======== Source material ========
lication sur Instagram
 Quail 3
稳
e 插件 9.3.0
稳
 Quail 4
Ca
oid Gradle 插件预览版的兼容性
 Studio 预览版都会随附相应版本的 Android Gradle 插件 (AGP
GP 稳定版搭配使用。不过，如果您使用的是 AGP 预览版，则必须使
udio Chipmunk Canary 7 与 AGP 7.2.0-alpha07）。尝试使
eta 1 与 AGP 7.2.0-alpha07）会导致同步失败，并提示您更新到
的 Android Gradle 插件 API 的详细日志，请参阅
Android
========
======== Source material ========
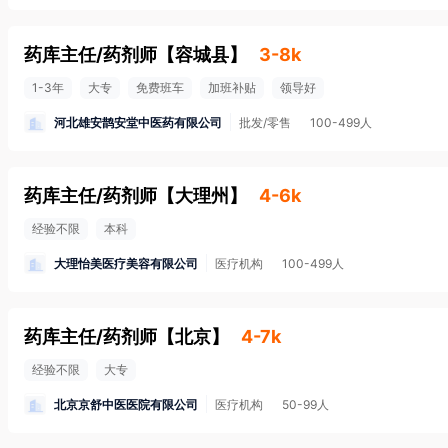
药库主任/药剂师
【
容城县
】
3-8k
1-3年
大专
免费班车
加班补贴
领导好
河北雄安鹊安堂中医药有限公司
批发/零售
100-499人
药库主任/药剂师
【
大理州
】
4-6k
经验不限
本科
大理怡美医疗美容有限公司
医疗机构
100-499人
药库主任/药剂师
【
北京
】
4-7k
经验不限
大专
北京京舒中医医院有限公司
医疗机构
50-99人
========
Within the entries above, report how many lines include "Gradle", and keep the answer to the number.

3